# Chumley



## Columba livia! (May 4, 2009)

OK, WE BOUGHT THIS BIRD LAST SUMMER. THE SELLER TOLD US HE WAS A HE. WE HAVEN'T HAD A MATE FOR HIM BUT WE WERE PLANNING TO GET HIM A FEMALE SOON. BUT AFTER ONE OF MY HENS DIED, HER MATE (HENRY) BEGAN BILLING CHUMLEY AND COOING FOR HIM.. OR HER? WE NEED AN ANSWER BEFORE TOMORROW BECAUSE WE WERE GOING TO GET MATES FOR OUR LONELY MALES. DOSE ANYONE KNOW HOW TO TELL BY A PICTURE?
HOW SHOULD A MALE/FEMALE FEEL ON THE UNDERSIDE?

I CAN'T POST A PICTURE HERE, BUT I HAVE A SEPARATE ALBUM ON MY PROFILE YOU CAN LOOK AT. TITLED CHUMLEY.

I'M KIND OF AMBARRASED TO ASK YALL ABOUT THIS. I SHOULD BE ABE TO TELL FOR SURE WHAT IT IS, BUT THIS ONES HARD!


----------



## Lovebirds (Sep 6, 2002)

No one can tell "for sure" unless they already KNOW for sure what sex the bird is. 
I'm absolutely no good a guessing sexes by looking at pictures, so I won't even try.
If you are buying hens, then there should be no problem. Either Chumley is a cock and will fall for one of the hens OR Chumley is a hen and will STILL fall for one of the new hens if she has no other choice.


----------



## Hillybean (Oct 30, 2005)

I can't tell from pictures either, but if it is 6months-1yr and hasn't laid an egg, I'd say male.
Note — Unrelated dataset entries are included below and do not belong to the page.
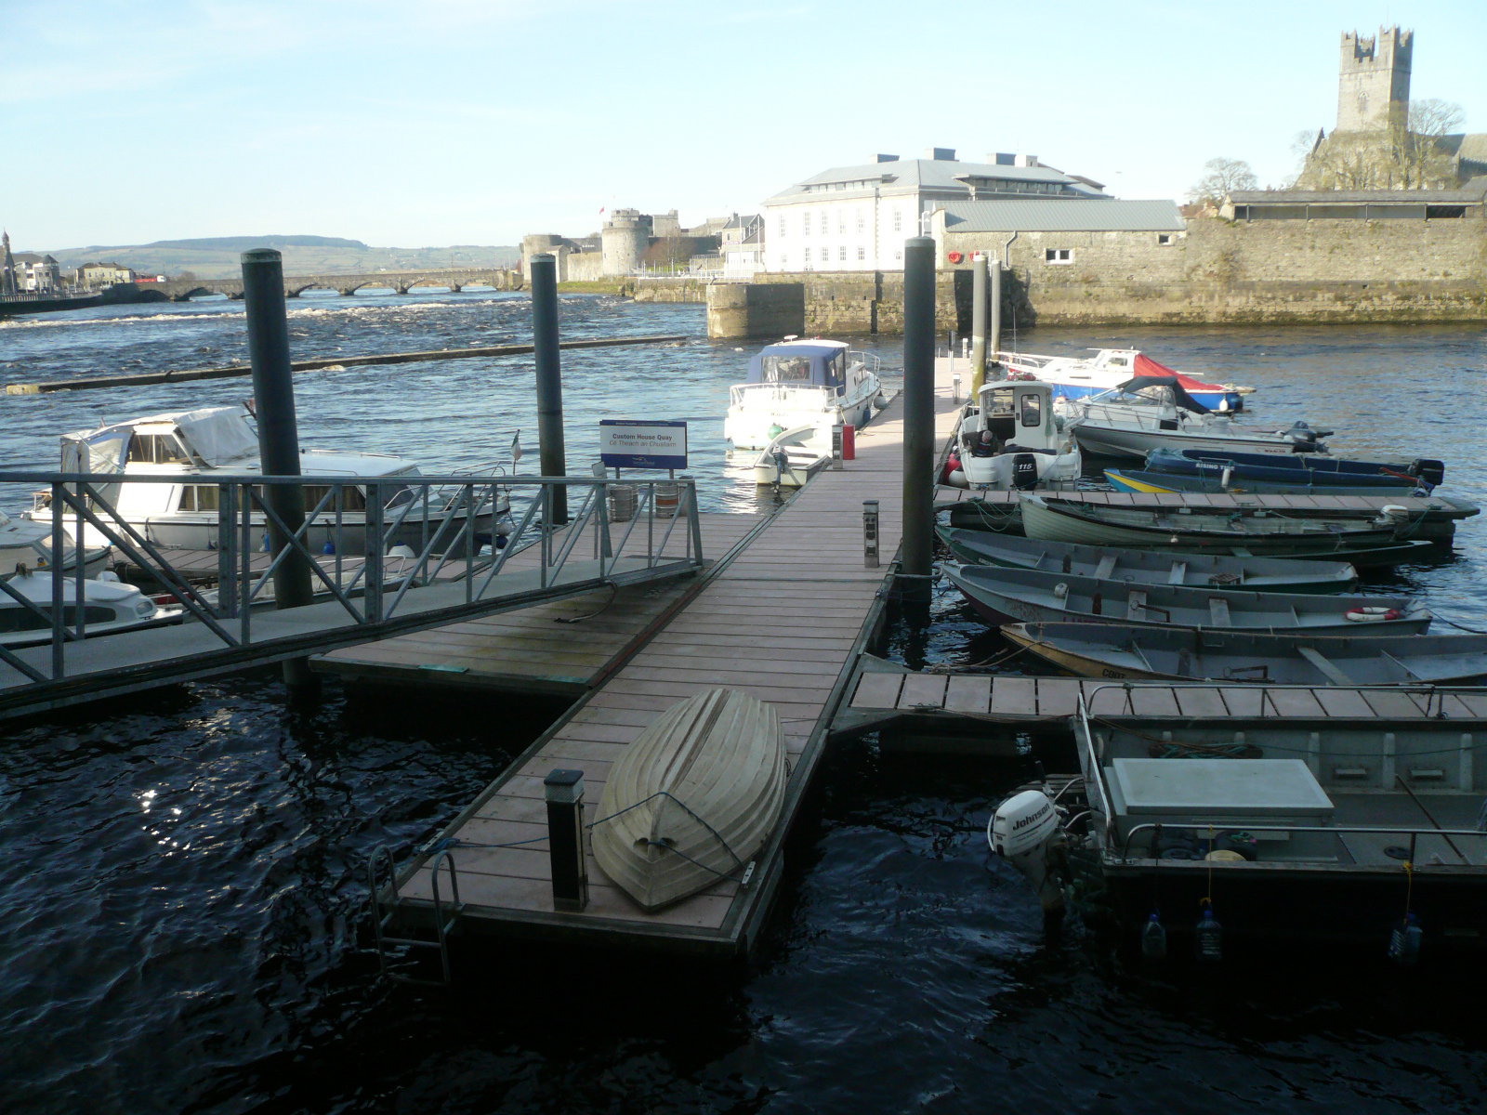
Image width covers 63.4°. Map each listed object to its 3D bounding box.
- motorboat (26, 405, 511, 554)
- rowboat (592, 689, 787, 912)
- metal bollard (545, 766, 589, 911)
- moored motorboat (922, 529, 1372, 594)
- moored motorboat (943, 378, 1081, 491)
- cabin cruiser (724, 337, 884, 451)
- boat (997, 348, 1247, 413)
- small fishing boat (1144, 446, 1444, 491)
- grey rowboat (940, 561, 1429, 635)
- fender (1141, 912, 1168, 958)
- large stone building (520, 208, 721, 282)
[{"bbox_3d":[-7.505,-1.078,19.782,7.900,2.850,2.700,1,13,12],"label":"motorboat"},{"bbox_3d":[-0.408,1.864,10.019,1.380,0.540,3.250,1,14,9],"label":"rowboat"},{"bbox_3d":[-1.260,2.002,8.515,0.230,1.000,0.230,2,14,13],"label":"metal bollard"},{"bbox_3d":[5.316,0.199,16.307,5.400,0.850,1.500,2,14,15],"label":"moored motorboat"},{"bbox_3d":[6.421,-2.903,27.833,2.450,2.600,6.100,2,14,13],"label":"moored motorboat"},{"bbox_3d":[2.073,-4.773,34.248,2.800,3.000,7.400,3,14,18],"label":"cabin cruiser"},{"bbox_3d":[12.540,-5.892,40.424,7.700,2.400,2.500,3,14,19],"label":"boat"},{"bbox_3d":[10.380,-1.519,22.925,5.200,1.100,1.550,2,14,16],"label":"small fishing boat"},{"bbox_3d":[5.192,0.627,14.486,5.500,0.850,1.680,2,14,14],"label":"grey rowboat"},{"bbox_3d":[2.602,2.403,7.620,0.160,0.320,0.160,1,13,13],"label":"fender"},{"bbox_3d":[-34.507,-89.315,340.337,48.000,17.500,80.000,-8,15,-25],"label":"large stone building"}]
Even if you pick up an extra hen, that should NOT cause a problem...just having extra males.

-Hilly


----------



## Columba livia! (May 4, 2009)

we have not found an egg, but we haven't had a mate for it either. don;t know how old it is. we want to have an even three pairs, so we want to be sure. does anyone knnow how to tell by feeling?


----------



## Hillybean (Oct 30, 2005)

They will lay an egg without an mate...it does not require ne. A summmer to another summmer should be about a year...I'd say male, because of no egg. 
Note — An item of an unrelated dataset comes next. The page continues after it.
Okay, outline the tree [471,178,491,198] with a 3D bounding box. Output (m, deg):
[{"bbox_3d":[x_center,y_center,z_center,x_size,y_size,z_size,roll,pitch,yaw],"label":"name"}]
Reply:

I know on parrots we feel the vent, how wide is how you decide, but I have never done this on a pigeon or know how wide it should be.

-Hilly


----------



## spirit wings (Mar 29, 2008)

um about the egg thing, they don't always lay eggs without a mate.,they are not like chickens... mating stimulates the egg laying...I have had single hens not lay because they were single...so that is not an idicator it is a cock bird, I would say if she is billing with the other that you know is a male then it sounds like a hen to me....10 days you may have some eggs and then you would know for sure. there is no way to tell.....some feel the vent bones, if they are close together could be a male, wider apart..could be a hen...but nothing is 100% except egg laying...then you know


----------



## MaryOfExeter (Sep 30, 2007)

Looks like a hen to me. The pelvic bones have a space between them usually wide enough to fit your finger through. Cocks' are usually touching or tight enough to where they won't move. The hens' are fairly flexible.


----------